In 2-back schemes, the LB with the RB key focuses on the nearest back to him, or with the I-formation/Pistol the tailback. The reaction is made based on the path the RB takes on the snap.
RB Inside path - LB attacks his primary gap. If its the MLB in the Under, he goes straight to the B-gap. If its the WLB, he goes to the weak A-gap. He reacts exactly like the down block guard read.
RB Outside path - LB shuffles and reads his primary gap for a threat. If his primary gap is open, he can charge through the gap. If the gap is closed due to a Veer block, he immediately shuffles because the DE is supposed to now cover his B gap (block down step down rule), and the LB switches with him to take the C-gap.
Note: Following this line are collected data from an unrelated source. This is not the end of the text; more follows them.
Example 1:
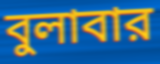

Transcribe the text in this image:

বুলাবার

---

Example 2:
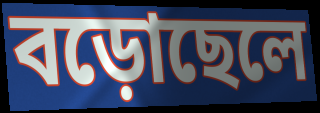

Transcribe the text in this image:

বড়োছেলে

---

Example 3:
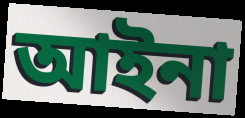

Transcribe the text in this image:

আইনা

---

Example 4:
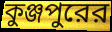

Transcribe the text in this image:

কুঞ্জপুরের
If its the option, he has to hit the QB.
Full flow (both backs) away - LB shuffles to the flow, but must stay on the outside hip of the RB in the backfield to prevent the cutback. If the backside linebacker crosses the RB's face, the cutback lane is wide open. Learning this discipline is probably one of the toughest things for a freshman linebacker playing this one-gap technique. Notice the MLB below has not crossed the HB.
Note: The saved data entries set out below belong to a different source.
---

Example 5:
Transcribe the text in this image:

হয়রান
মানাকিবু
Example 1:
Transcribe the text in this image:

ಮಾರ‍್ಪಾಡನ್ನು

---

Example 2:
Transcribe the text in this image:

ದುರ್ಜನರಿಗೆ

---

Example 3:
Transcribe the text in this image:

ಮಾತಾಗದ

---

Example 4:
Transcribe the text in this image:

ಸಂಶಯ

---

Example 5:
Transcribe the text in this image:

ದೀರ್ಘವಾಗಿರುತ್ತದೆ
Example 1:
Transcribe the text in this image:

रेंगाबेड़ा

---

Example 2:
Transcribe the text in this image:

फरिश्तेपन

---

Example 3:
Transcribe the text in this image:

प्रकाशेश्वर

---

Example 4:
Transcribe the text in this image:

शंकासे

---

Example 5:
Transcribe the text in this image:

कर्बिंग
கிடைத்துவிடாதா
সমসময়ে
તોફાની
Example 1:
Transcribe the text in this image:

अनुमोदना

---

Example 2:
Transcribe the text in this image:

For two-gapping, the LB cannot just shuffle. He must attack his away gap directly. He steps laterally once, then crosses over and charges that gap. If the MLB above is 2-gapping, he jumps into the weak A gap immediately. He must be aware that the Center can come off the scoop block or that a Guard may be coming off a double-team block to hit him and seal off the backside. If the away gap is open, he takes it. If its closed (like a toss sweep outside), he shuffles around to the first gap that is open.
Full flow to - LB attacks his primary gap.
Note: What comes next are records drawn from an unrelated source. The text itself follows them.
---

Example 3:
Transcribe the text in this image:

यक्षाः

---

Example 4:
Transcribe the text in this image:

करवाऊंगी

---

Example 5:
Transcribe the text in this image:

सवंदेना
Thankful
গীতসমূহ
Pass - if the RB shows block, or pulls out late for a route, the LB responds with his normal coverage. In some schemes he is told to "stack", or sit on the RB. Stacking is the smart play against a team that has a skilled receiver that likes to send him out late. If the LB hasn't taken a big drop (in zone) then he can respond to the late release. In matchup zone stacking is common, and the LB stacks until another receiver enters his zone. In man coverage, the stacking linebacker is basically the Robber.